〇磯部 泰徳1、テイ カーニン2、竹田 謙一2 (1.ソニー R&Dセ、2.信州大農)

【目的】家畜の行動センシングには省電力で長時間稼働できるデバイスが必要である。本研究は、深層学習を用いて低消費電力のマイコン上で動作するヒツジ用の行動推定アルゴリズムを開発し、入力データ長(ts)とサンプリング周波数(fs)が推定精度に及ぼす影響を調べた。
【方法】成雌ヒツジ4頭を供試した。供試ヒツジに首輪型の加速度センサを取り付け、平坦な草地に放牧した。加速度センサのfsは128Hz(128回/秒)に設定し、供試ヒツジの4つの行動(休息、反芻、採食、歩行)に伴う加速度を記録した。

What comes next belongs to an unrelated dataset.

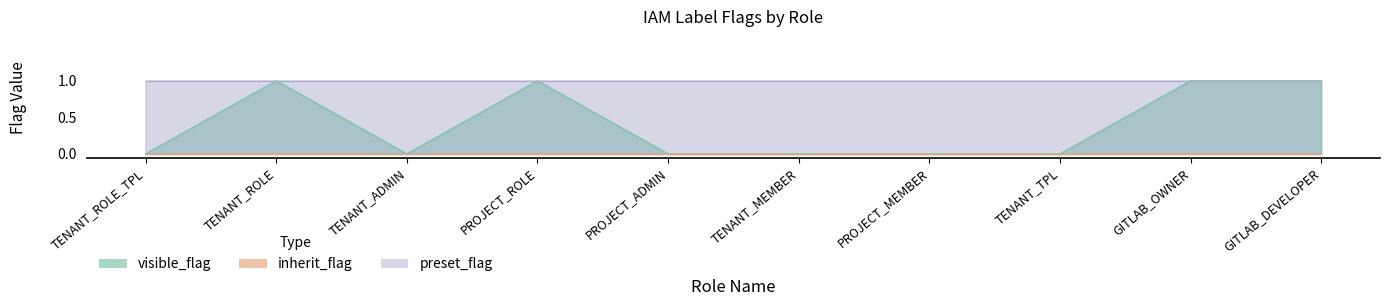

List the series in order of their overall mean, lowest first.

inherit_flag, visible_flag, preset_flag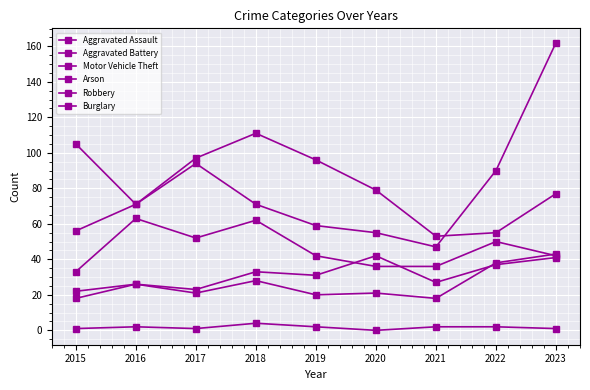

How many lines are shown in the chart?

6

加速度センサの記録と同時に放牧エリアに設置したビデオカメラで供試ヒツジの行動を連続記録した。放牧終了後に録画データを再生し、得られた加速度データに対する供試ヒツジの行動を紐づけした。紐づけしたデータを6段階(ts:1秒, 3秒,5秒, 7秒, 10秒, 15秒)で切り出し、さらにそれぞれを5段階のfs(128Hzと間引き処理した64Hz, 32Hz, 16Hz, 8Hz)で抽出した。抽出後の各データを行動推定アルゴリズムで機械学習させ、4種類の行動の推定精度を算出した。
【結果】fsは8Hzの場合のみ顕著に精度が低下したが、16Hz以上では大きな変化は見られなかった。tsは3秒以下では精度が低下したが、5秒以上では大きな変化は見られなかった。ts:10秒、fs:16Hzで約95%の精度が得られた。